* INPUT DATA *
....................

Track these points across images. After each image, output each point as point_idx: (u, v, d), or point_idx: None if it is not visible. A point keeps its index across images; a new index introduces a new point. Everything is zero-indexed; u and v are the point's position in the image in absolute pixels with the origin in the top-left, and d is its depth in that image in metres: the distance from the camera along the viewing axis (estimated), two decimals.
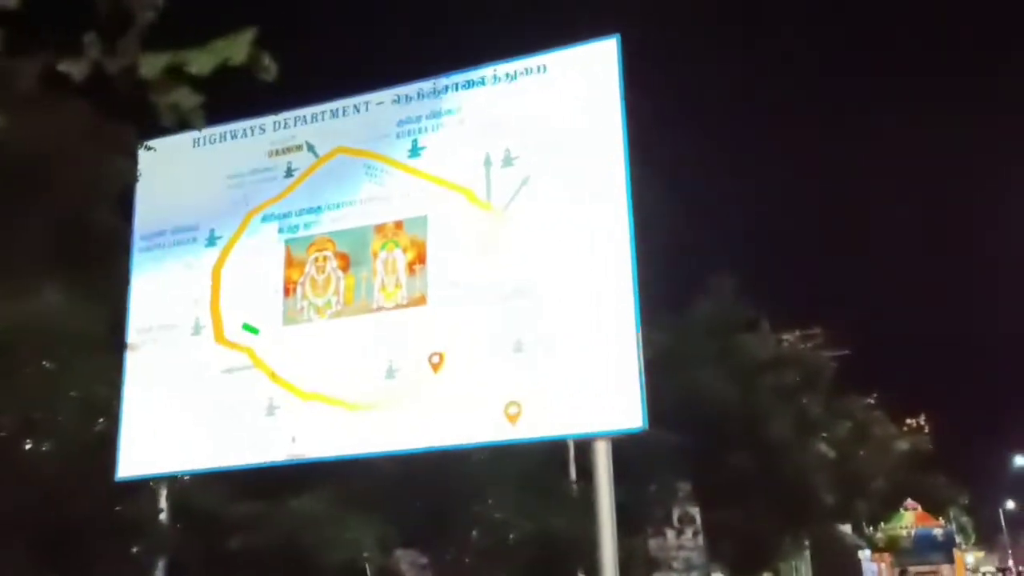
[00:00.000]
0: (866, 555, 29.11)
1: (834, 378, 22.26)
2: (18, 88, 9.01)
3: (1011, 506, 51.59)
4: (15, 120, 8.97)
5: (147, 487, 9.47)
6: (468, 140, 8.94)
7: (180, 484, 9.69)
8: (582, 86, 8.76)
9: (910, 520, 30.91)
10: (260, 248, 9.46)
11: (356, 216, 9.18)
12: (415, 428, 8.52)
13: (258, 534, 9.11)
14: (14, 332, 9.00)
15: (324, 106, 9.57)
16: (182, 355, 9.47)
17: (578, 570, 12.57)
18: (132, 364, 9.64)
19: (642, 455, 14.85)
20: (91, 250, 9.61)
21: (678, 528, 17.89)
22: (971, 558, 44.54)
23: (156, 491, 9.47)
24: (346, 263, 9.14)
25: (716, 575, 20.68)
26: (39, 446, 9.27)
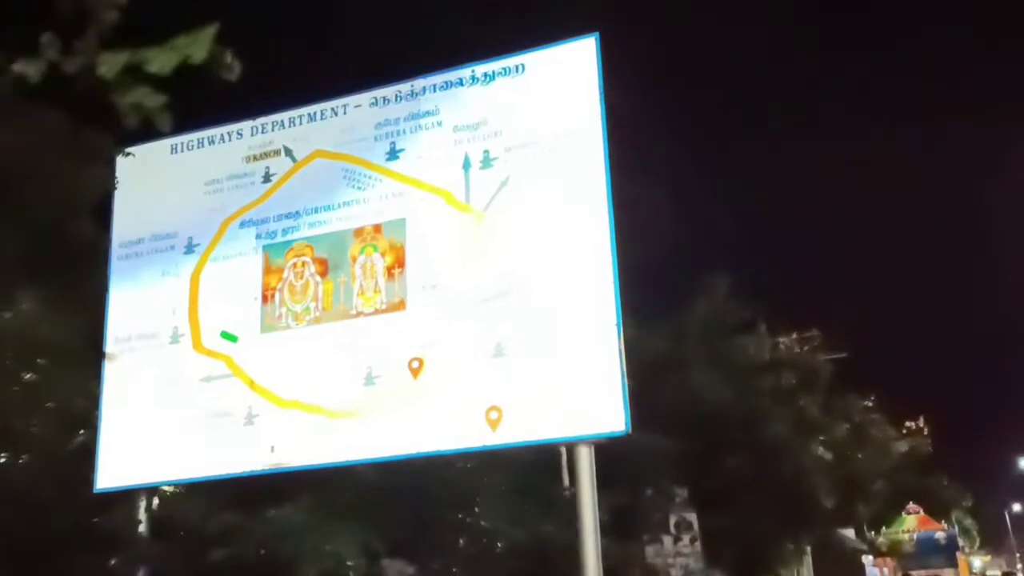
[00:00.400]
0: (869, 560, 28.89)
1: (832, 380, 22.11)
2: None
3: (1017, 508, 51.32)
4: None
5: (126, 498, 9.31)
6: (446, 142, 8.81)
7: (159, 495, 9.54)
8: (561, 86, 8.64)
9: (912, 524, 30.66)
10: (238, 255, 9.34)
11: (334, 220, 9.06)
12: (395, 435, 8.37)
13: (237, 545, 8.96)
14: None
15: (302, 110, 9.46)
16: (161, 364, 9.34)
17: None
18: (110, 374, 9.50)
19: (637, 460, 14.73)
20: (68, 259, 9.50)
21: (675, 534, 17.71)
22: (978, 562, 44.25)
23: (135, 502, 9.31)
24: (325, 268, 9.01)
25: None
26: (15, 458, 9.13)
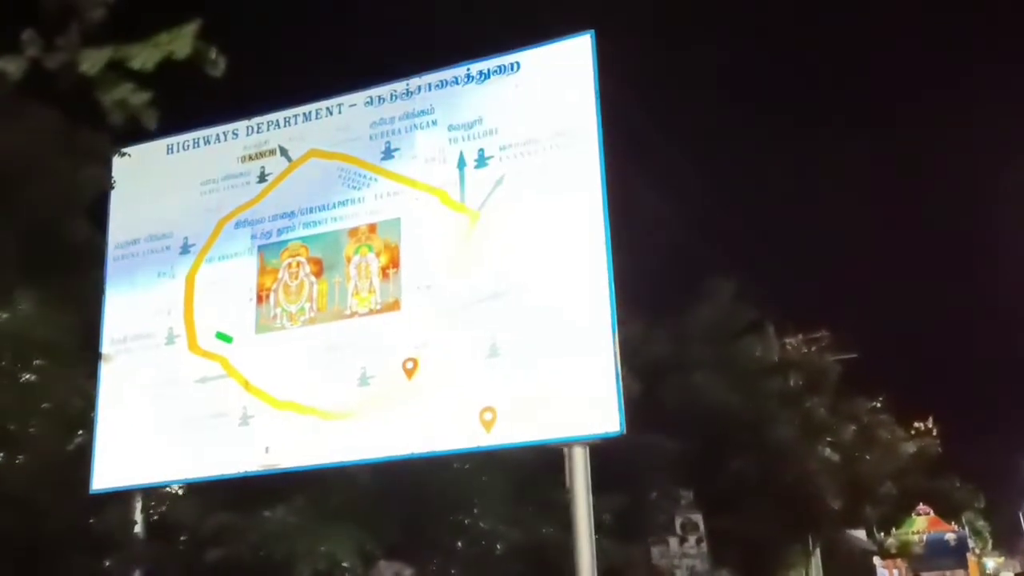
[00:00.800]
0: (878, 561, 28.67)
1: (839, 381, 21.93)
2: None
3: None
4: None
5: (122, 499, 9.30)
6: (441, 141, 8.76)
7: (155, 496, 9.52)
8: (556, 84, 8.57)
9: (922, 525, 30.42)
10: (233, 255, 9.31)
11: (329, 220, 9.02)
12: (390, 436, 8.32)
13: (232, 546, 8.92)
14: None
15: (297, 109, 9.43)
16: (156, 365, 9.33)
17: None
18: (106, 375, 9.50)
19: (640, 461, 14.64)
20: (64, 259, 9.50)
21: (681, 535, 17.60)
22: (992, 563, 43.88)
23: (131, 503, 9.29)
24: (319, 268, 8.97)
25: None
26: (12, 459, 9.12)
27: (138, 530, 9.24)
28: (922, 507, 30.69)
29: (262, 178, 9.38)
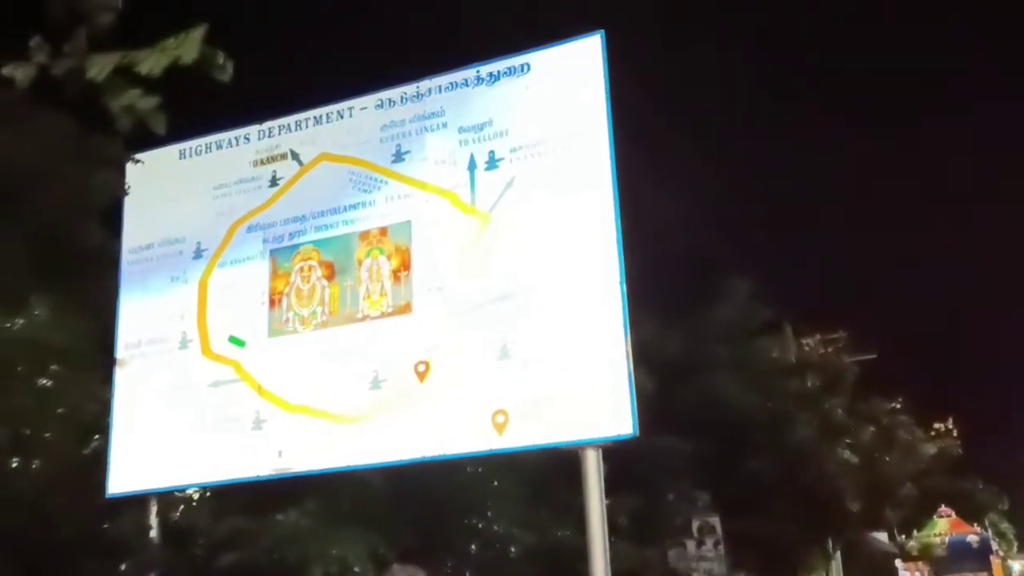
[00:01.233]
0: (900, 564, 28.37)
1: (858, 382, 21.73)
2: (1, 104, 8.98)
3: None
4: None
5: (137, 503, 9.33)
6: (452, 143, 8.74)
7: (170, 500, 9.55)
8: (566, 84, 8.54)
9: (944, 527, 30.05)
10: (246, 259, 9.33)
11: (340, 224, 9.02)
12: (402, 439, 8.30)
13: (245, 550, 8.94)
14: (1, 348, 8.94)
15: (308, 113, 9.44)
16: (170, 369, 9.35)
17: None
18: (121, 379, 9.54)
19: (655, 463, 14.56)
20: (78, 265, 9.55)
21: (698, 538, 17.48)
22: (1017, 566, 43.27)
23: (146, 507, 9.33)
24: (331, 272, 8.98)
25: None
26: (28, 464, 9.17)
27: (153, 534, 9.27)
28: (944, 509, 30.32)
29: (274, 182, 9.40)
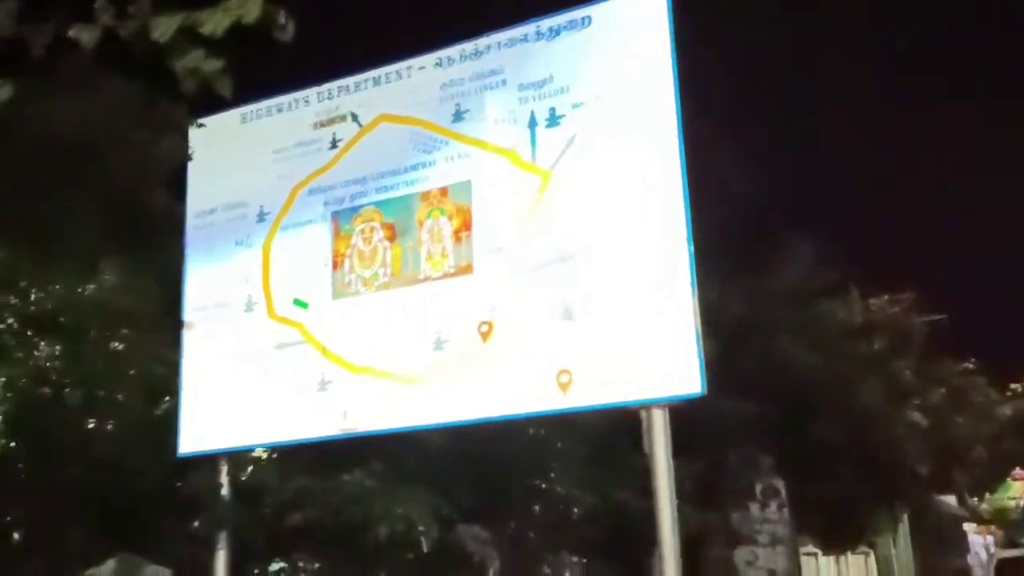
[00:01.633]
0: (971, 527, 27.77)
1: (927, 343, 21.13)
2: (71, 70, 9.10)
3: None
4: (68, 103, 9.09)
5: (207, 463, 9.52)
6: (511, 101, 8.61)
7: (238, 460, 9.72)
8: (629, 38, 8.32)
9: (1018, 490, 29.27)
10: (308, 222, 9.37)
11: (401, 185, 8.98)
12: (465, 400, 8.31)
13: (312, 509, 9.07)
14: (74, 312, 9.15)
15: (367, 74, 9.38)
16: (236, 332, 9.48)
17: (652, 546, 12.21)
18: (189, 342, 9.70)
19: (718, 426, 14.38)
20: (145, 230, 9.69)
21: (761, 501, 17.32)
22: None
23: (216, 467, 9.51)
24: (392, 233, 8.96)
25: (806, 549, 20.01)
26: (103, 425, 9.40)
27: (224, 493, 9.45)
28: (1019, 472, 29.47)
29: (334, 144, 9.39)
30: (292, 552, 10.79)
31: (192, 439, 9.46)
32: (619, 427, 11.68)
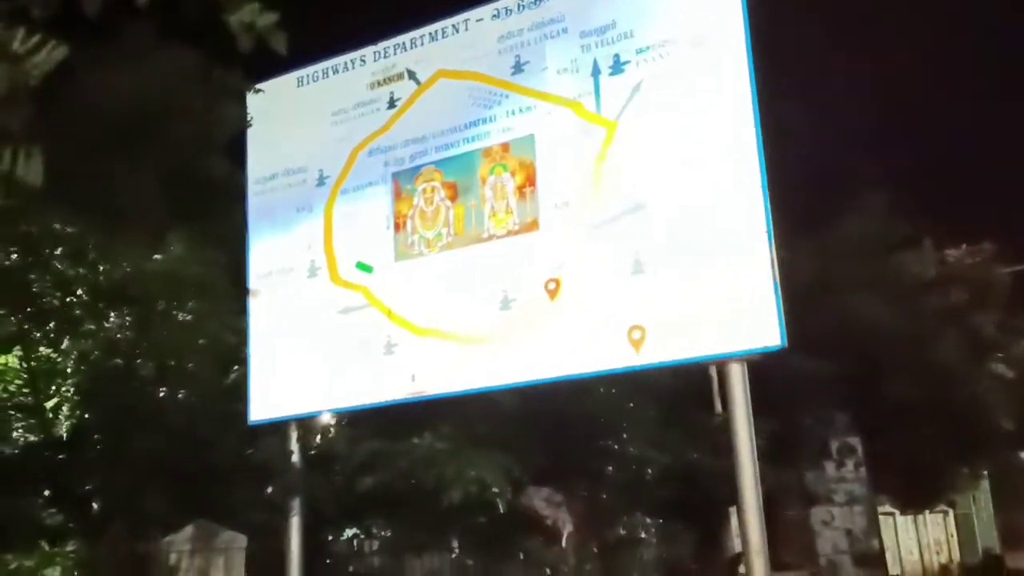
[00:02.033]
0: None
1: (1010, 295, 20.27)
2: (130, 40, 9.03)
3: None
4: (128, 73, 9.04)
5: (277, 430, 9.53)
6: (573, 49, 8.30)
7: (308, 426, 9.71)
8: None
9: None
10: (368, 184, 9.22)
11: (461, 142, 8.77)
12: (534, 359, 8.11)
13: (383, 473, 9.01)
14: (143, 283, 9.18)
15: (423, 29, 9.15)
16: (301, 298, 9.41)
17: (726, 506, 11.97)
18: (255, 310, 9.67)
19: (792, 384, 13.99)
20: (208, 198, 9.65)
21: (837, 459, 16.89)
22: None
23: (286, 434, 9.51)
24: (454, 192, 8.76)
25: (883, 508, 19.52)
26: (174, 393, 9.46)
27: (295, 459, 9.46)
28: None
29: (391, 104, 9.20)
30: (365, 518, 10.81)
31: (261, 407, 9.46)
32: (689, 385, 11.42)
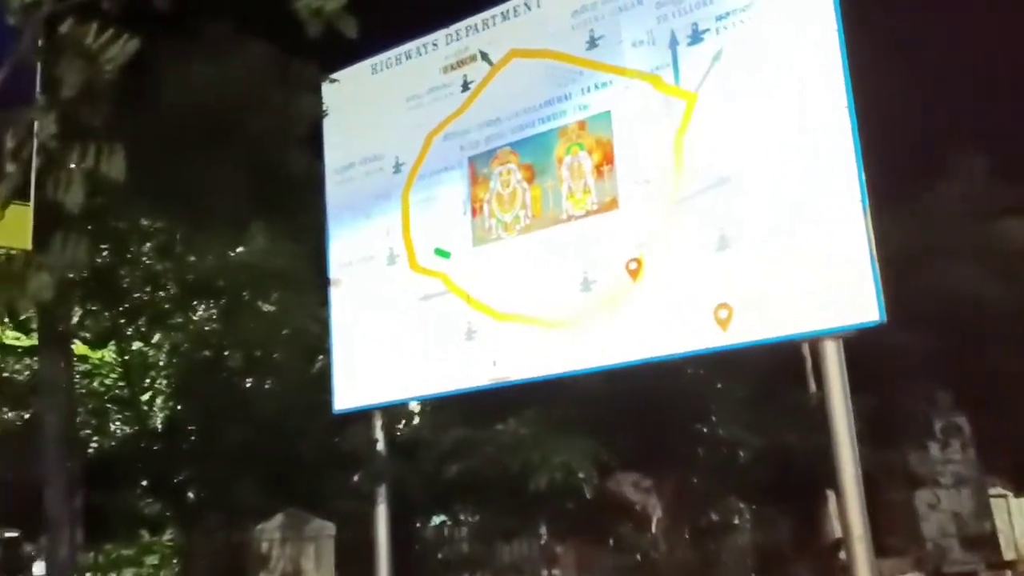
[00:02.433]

....................

* WHAT YOU SHOULD DO *
The whole listing must be transcribed exactly. No pictures belong in the copy.

* FINAL ANSWER *
Track these points across images. After each image, output each point as point_idx: (u, v, d), or point_idx: None if it is not visible. A point keeps its index across images; a new index introduces a new point. Everything is zero-indexed; u and v are the point's position in the image in absolute pixels with the origin in the top-left, and d is its depth in that image in metres: the distance from the camera along the viewing axis (estimated), two decimals.
[00:00.000]
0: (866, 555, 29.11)
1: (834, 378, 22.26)
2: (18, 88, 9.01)
3: (1011, 506, 51.59)
4: (15, 120, 8.97)
5: (147, 487, 9.47)
6: (468, 140, 8.94)
7: (180, 484, 9.69)
8: (582, 86, 8.76)
9: (910, 520, 30.91)
10: (260, 248, 9.46)
11: (356, 216, 9.18)
12: (415, 428, 8.52)
13: (258, 534, 9.11)
14: (14, 332, 9.00)
15: (324, 106, 9.57)
16: (182, 355, 9.47)
17: (578, 570, 12.57)
18: (132, 364, 9.64)
19: (642, 455, 14.85)
20: (91, 250, 9.61)
21: (678, 528, 17.89)
22: (971, 558, 44.54)
23: (156, 491, 9.47)
24: (346, 263, 9.14)
25: (716, 575, 20.68)
26: (39, 446, 9.27)
[00:00.400]
0: (869, 560, 28.89)
1: (832, 380, 22.11)
2: None
3: (1017, 508, 51.32)
4: None
5: (126, 498, 9.31)
6: (446, 142, 8.81)
7: (159, 495, 9.54)
8: (561, 86, 8.64)
9: (912, 524, 30.66)
10: (238, 255, 9.34)
11: (334, 220, 9.06)
12: (395, 435, 8.37)
13: (237, 545, 8.96)
14: None
15: (302, 110, 9.46)
16: (161, 364, 9.34)
17: None
18: (110, 374, 9.50)
19: (637, 460, 14.73)
20: (68, 259, 9.50)
21: (675, 534, 17.71)
22: (978, 562, 44.25)
23: (135, 502, 9.31)
24: (325, 268, 9.01)
25: None
26: (15, 458, 9.13)
[00:00.800]
0: (878, 561, 28.67)
1: (839, 381, 21.93)
2: None
3: None
4: None
5: (122, 499, 9.30)
6: (441, 141, 8.76)
7: (155, 496, 9.52)
8: (556, 84, 8.57)
9: (922, 525, 30.42)
10: (233, 255, 9.31)
11: (329, 220, 9.02)
12: (390, 436, 8.32)
13: (232, 546, 8.92)
14: None
15: (297, 109, 9.43)
16: (156, 365, 9.33)
17: None
18: (106, 375, 9.50)
19: (640, 461, 14.64)
20: (64, 259, 9.50)
21: (681, 535, 17.60)
22: (992, 563, 43.88)
23: (131, 503, 9.29)
24: (319, 268, 8.97)
25: None
26: (12, 459, 9.12)
27: (138, 530, 9.24)
28: (922, 507, 30.69)
29: (262, 178, 9.38)
[00:01.233]
0: (900, 564, 28.37)
1: (858, 382, 21.73)
2: (1, 104, 8.98)
3: None
4: None
5: (137, 503, 9.33)
6: (452, 143, 8.74)
7: (170, 500, 9.55)
8: (566, 84, 8.54)
9: (944, 527, 30.05)
10: (246, 259, 9.33)
11: (340, 224, 9.02)
12: (402, 439, 8.30)
13: (245, 550, 8.94)
14: (1, 348, 8.94)
15: (308, 113, 9.44)
16: (170, 369, 9.35)
17: None
18: (121, 379, 9.54)
19: (655, 463, 14.56)
20: (78, 265, 9.55)
21: (698, 538, 17.48)
22: (1017, 566, 43.27)
23: (146, 507, 9.33)
24: (331, 272, 8.98)
25: None
26: (28, 464, 9.17)
27: (153, 534, 9.27)
28: (944, 509, 30.32)
29: (274, 182, 9.40)
[00:01.633]
0: (971, 527, 27.77)
1: (927, 343, 21.13)
2: (71, 70, 9.10)
3: None
4: (68, 103, 9.09)
5: (207, 463, 9.52)
6: (511, 101, 8.61)
7: (238, 460, 9.72)
8: (629, 38, 8.32)
9: (1018, 490, 29.27)
10: (308, 222, 9.37)
11: (401, 185, 8.98)
12: (465, 400, 8.31)
13: (312, 509, 9.07)
14: (74, 312, 9.15)
15: (367, 74, 9.38)
16: (236, 332, 9.48)
17: (652, 546, 12.21)
18: (189, 342, 9.70)
19: (718, 426, 14.38)
20: (145, 230, 9.69)
21: (761, 501, 17.32)
22: None
23: (216, 467, 9.51)
24: (392, 233, 8.96)
25: (806, 549, 20.01)
26: (103, 425, 9.40)
27: (224, 493, 9.45)
28: (1019, 472, 29.47)
29: (334, 144, 9.39)
30: (292, 552, 10.79)
31: (192, 439, 9.46)
32: (619, 427, 11.68)
[00:02.033]
0: None
1: (1010, 295, 20.27)
2: (130, 40, 9.03)
3: None
4: (128, 73, 9.04)
5: (277, 430, 9.53)
6: (573, 49, 8.30)
7: (308, 426, 9.71)
8: None
9: None
10: (368, 184, 9.22)
11: (461, 142, 8.77)
12: (534, 359, 8.11)
13: (383, 473, 9.01)
14: (143, 283, 9.18)
15: (423, 29, 9.15)
16: (301, 298, 9.41)
17: (726, 506, 11.97)
18: (255, 310, 9.67)
19: (792, 384, 13.99)
20: (208, 198, 9.65)
21: (837, 459, 16.89)
22: None
23: (286, 434, 9.51)
24: (454, 192, 8.76)
25: (883, 508, 19.52)
26: (174, 393, 9.46)
27: (295, 459, 9.46)
28: None
29: (391, 104, 9.20)
30: (365, 518, 10.81)
31: (261, 407, 9.46)
32: (689, 385, 11.42)
[00:02.433]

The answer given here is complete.